Entonces vino el grito de júbilo por parte de los que apoyaban al peleador local que para en ese momento, discreto él, buscaba a gatas el diente que perdió en la lucha. Cuando el Canelo reaccionó el referí preguntó si continuaría en la pelea, pero aquel dijo que no, aunque enfatizó que no era por miedo, sino porque de pronto le empezó a doler la cabeza y un poco el oído. Que le dieran el premio al otro, dijo. Su esposa, emocionada hasta las lágrimas, gritó: Este es mi hombre. Y luego, con un gesto sensual: Tranquilo papito, tu lo madreaste, mira nomás como lo dejaste, parece Jesús crucificado con esos moretones, y hasta le tiraste un diente. El Canelo sólo asintió mientras se limpiaba la sangre que emanaba de su nariz y de la cabeza.

Como ya no quisieron pelear, el referí dijo, como si fuera un párroco: Hermanos, que bueno que todo terminó con bien y nadie salió lastimado.

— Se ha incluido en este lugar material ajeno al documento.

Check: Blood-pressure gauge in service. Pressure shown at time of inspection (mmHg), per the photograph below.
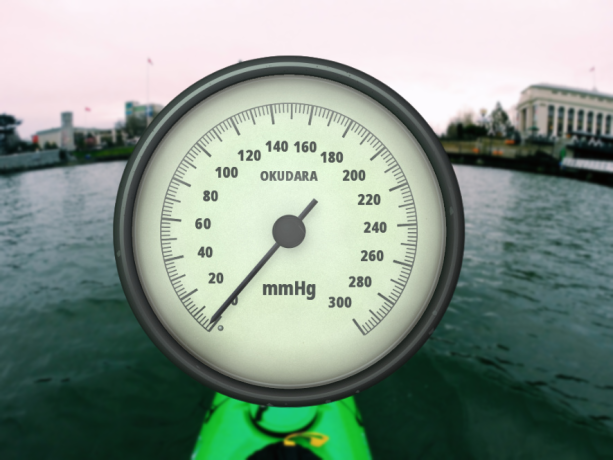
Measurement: 2 mmHg
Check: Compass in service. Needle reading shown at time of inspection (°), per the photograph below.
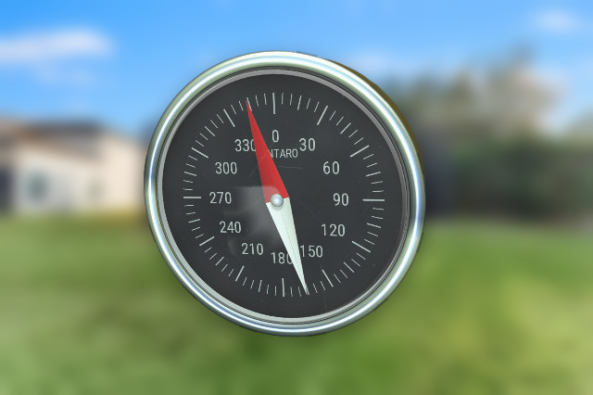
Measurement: 345 °
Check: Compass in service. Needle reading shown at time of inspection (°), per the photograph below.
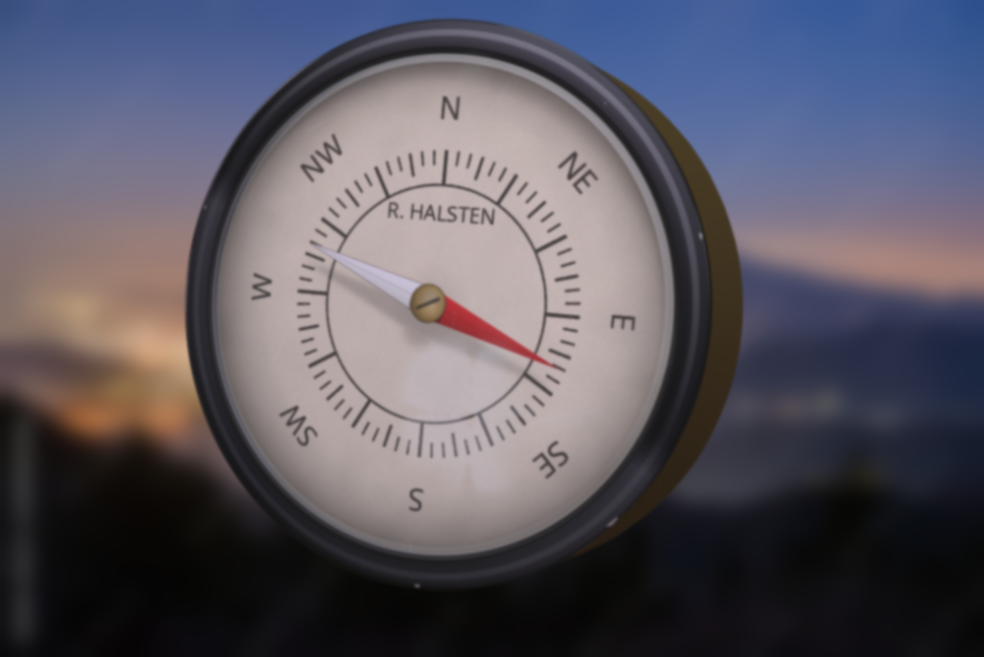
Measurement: 110 °
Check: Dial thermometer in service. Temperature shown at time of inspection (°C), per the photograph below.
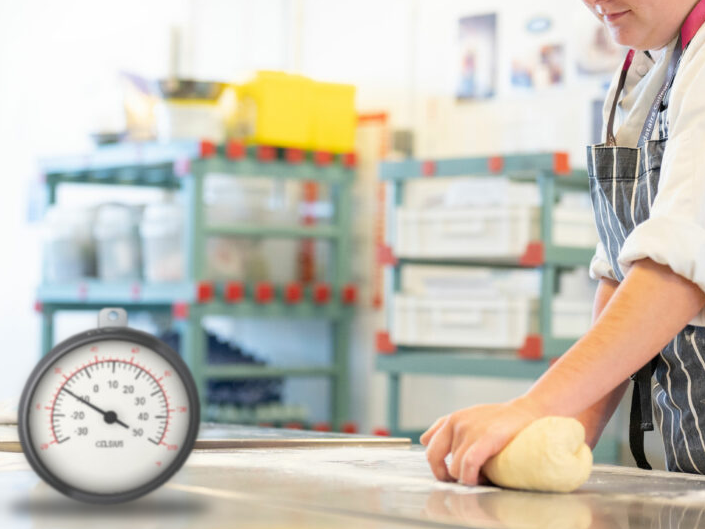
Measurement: -10 °C
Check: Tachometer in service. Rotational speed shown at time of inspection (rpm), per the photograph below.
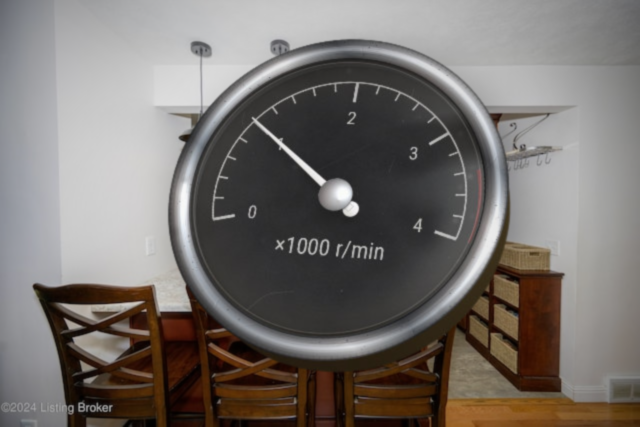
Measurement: 1000 rpm
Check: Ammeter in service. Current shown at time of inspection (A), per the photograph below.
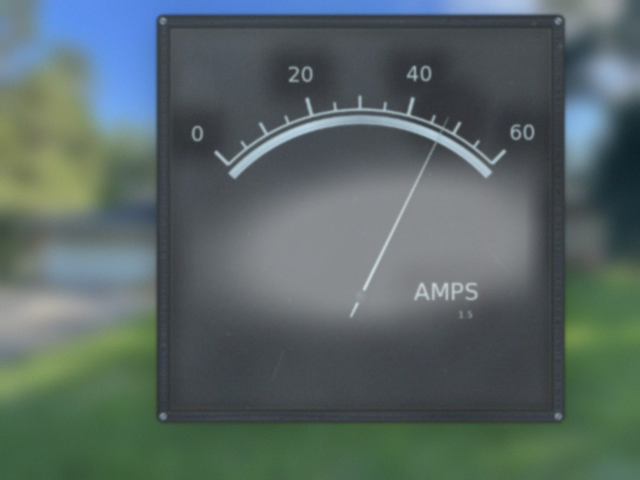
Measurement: 47.5 A
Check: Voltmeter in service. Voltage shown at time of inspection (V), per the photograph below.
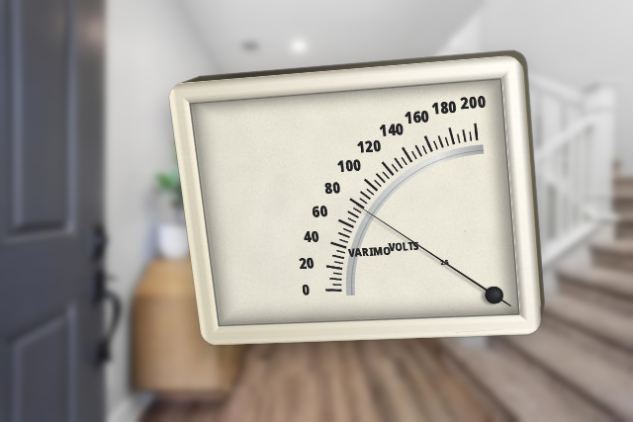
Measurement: 80 V
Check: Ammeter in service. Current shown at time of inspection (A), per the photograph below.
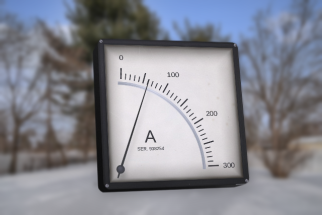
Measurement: 60 A
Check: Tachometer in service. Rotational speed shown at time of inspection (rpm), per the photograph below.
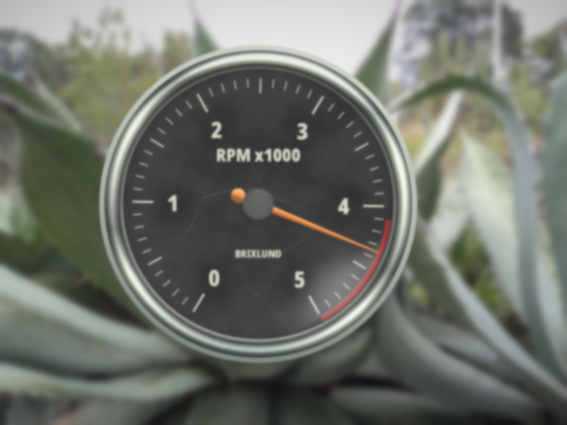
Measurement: 4350 rpm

Recuerden que esto es deporte y lo hacemos en festejo al niñito fundador, así que a seguir divirtiéndose.

En ese momento decidí alejarme del lugar y continuar con mi recorrido, no fuera ser que me invitaran a subirme al ring e inmolar un par de dientes a la estatua aquella que tenía las facciones de niño pícaro. Subí al coche, pero antes de acelerar busqué con la mirada a los boxeadores. El peleador local bebía de una botella de aguardiente, mientras que el otro bebía coronita. Ambos se tallaban la cara y la nariz, mientras reían. Es la forma de pagar los pecados inmundos, pensé mientras me alejaba.